*Records from a collection*
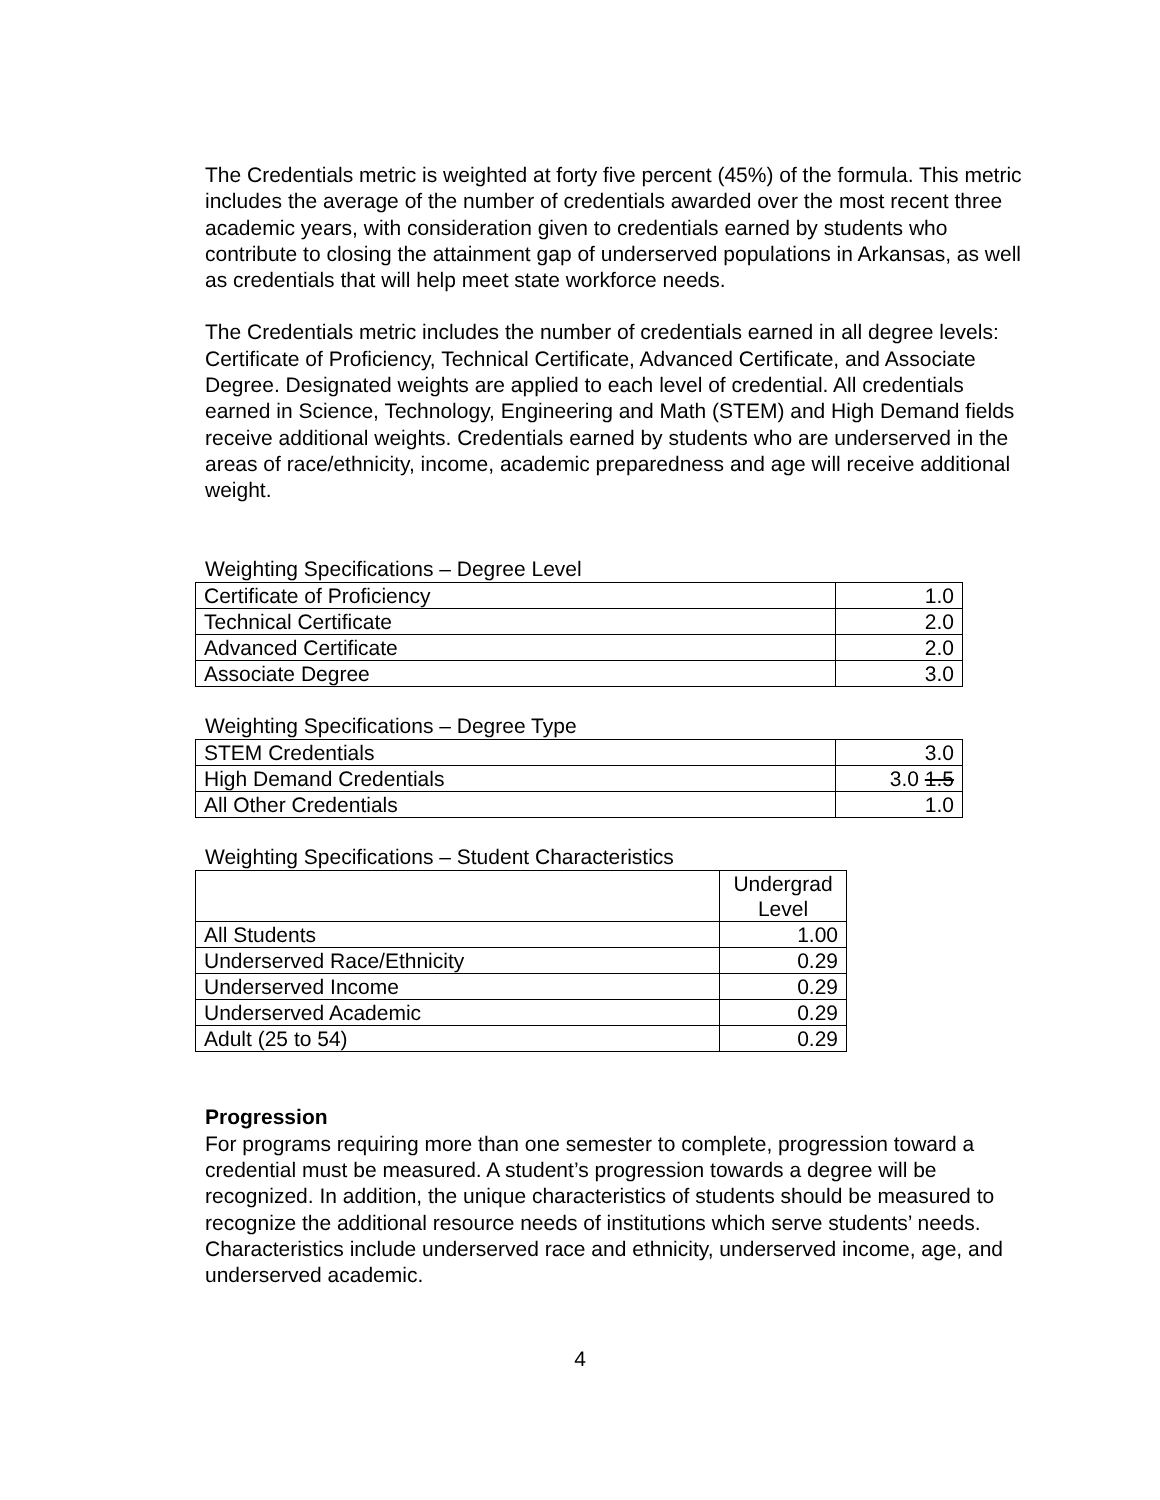The Credentials metric is weighted at forty five percent (45%) of the formula. This metric includes the average of the number of credentials awarded over the most recent three academic years, with consideration given to credentials earned by students who contribute to closing the attainment gap of underserved populations in Arkansas, as well as credentials that will help meet state workforce needs.
The Credentials metric includes the number of credentials earned in all degree levels: Certificate of Proficiency, Technical Certificate, Advanced Certificate, and Associate Degree. Designated weights are applied to each level of credential. All credentials earned in Science, Technology, Engineering and Math (STEM) and High Demand fields receive additional weights. Credentials earned by students who are underserved in the areas of race/ethnicity, income, academic preparedness and age will receive additional weight.
Weighting Specifications – Degree Level
| Certificate of Proficiency | 1.0 |
| Technical Certificate | 2.0 |
| Advanced Certificate | 2.0 |
| Associate Degree | 3.0 |
Weighting Specifications – Degree Type
| STEM Credentials | 3.0 |
| High Demand Credentials | 3.0 1.5 |
| All Other Credentials | 1.0 |
Weighting Specifications – Student Characteristics
| | Undergrad Level |
| All Students | 1.00 |
| Underserved Race/Ethnicity | 0.29 |
| Underserved Income | 0.29 |
| Underserved Academic | 0.29 |
| Adult (25 to 54) | 0.29 |
Progression
For programs requiring more than one semester to complete, progression toward a credential must be measured. A student’s progression towards a degree will be recognized. In addition, the unique characteristics of students should be measured to recognize the additional resource needs of institutions which serve students’ needs. Characteristics include underserved race and ethnicity, underserved income, age, and underserved academic.
4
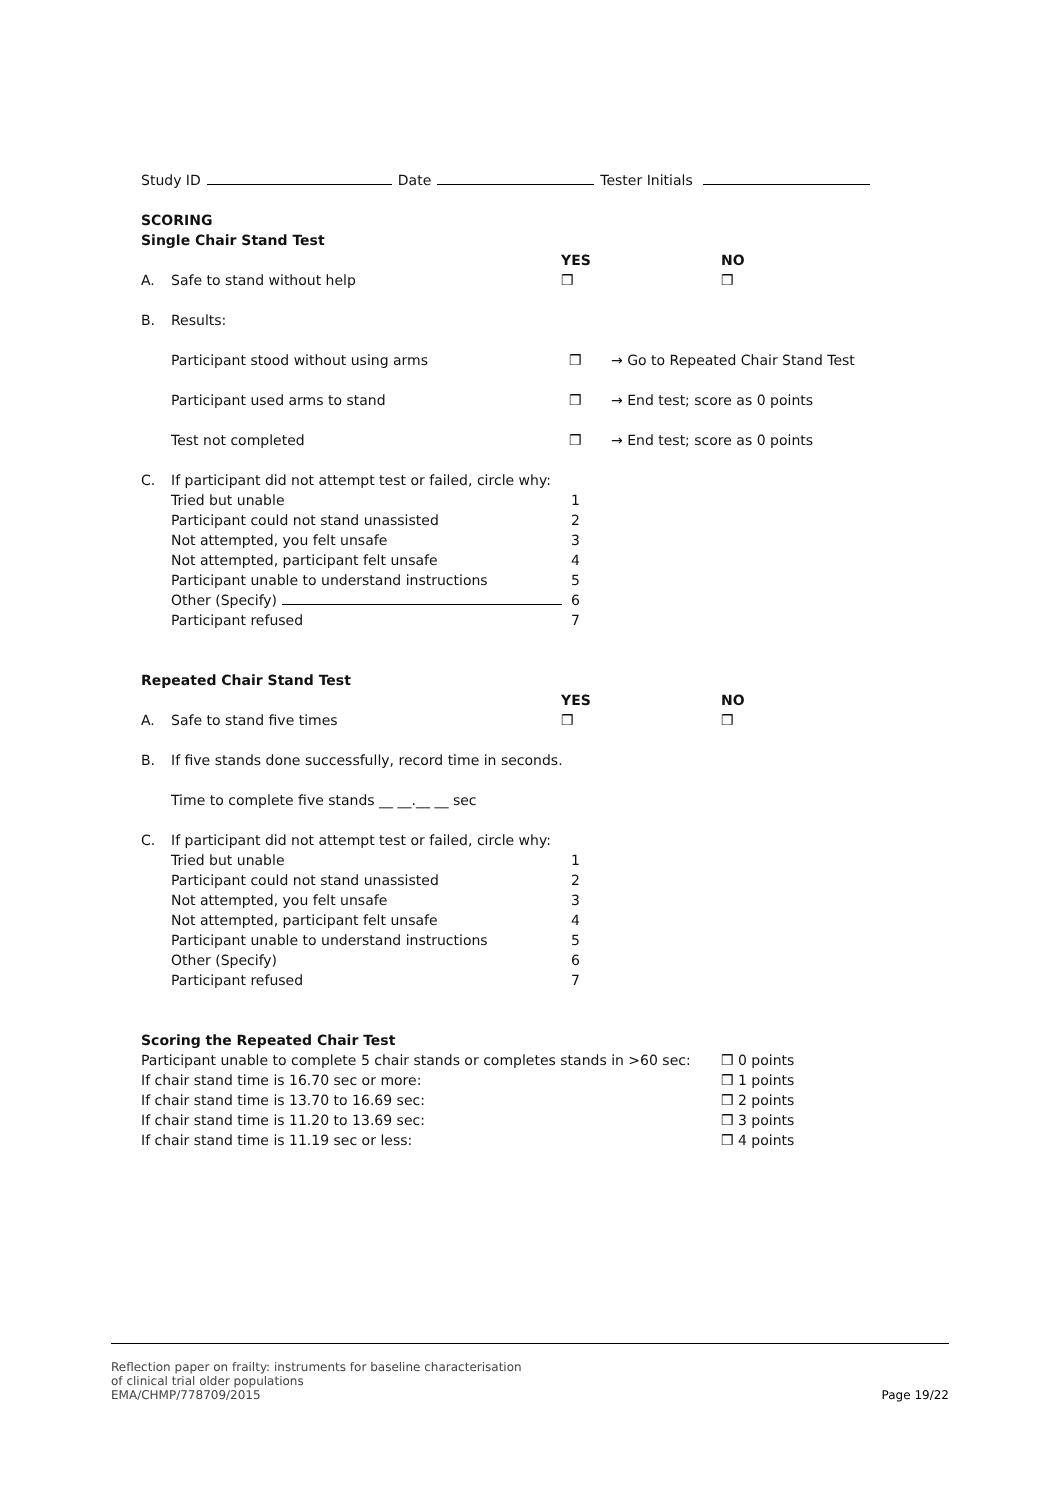Study ID Date Tester Initials
SCORING
Single Chair Stand Test
YES NO
A. Safe to stand without help ❒ ❒
B. Results:
Participant stood without using arms ❒ → Go to Repeated Chair Stand Test
Participant used arms to stand ❒ → End test; score as 0 points
Test not completed ❒ → End test; score as 0 points
C. If participant did not attempt test or failed, circle why:
Tried but unable 1
Participant could not stand unassisted 2
Not attempted, you felt unsafe 3
Not attempted, participant felt unsafe 4
Participant unable to understand instructions 5
Other (Specify) 6
Participant refused 7
Repeated Chair Stand Test
YES NO
A. Safe to stand five times ❒ ❒
B. If five stands done successfully, record time in seconds.
Time to complete five stands __ __.__ __ sec
C. If participant did not attempt test or failed, circle why:
Tried but unable 1
Participant could not stand unassisted 2
Not attempted, you felt unsafe 3
Not attempted, participant felt unsafe 4
Participant unable to understand instructions 5
Other (Specify) 6
Participant refused 7
Scoring the Repeated Chair Test
Participant unable to complete 5 chair stands or completes stands in >60 sec: ❒ 0 points
If chair stand time is 16.70 sec or more: ❒ 1 points
If chair stand time is 13.70 to 16.69 sec: ❒ 2 points
If chair stand time is 11.20 to 13.69 sec: ❒ 3 points
If chair stand time is 11.19 sec or less: ❒ 4 points
Reflection paper on frailty: instruments for baseline characterisation
of clinical trial older populations
EMA/CHMP/778709/2015
Page 19/22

*The problem*
Determine which lines above include the word "STEM", and report those lines in full.

*Reply*
The Credentials metric includes the number of credentials earned in all degree levels: Certificate of Proficiency, Technical Certificate, Advanced Certificate, and Associate Degree. Designated weights are applied to each level of credential. All credentials earned in Science, Technology, Engineering and Math (STEM) and High Demand fields receive additional weights. Credentials earned by students who are underserved in the areas of race/ethnicity, income, academic preparedness and age will receive additional weight.
| STEM Credentials | 3.0 |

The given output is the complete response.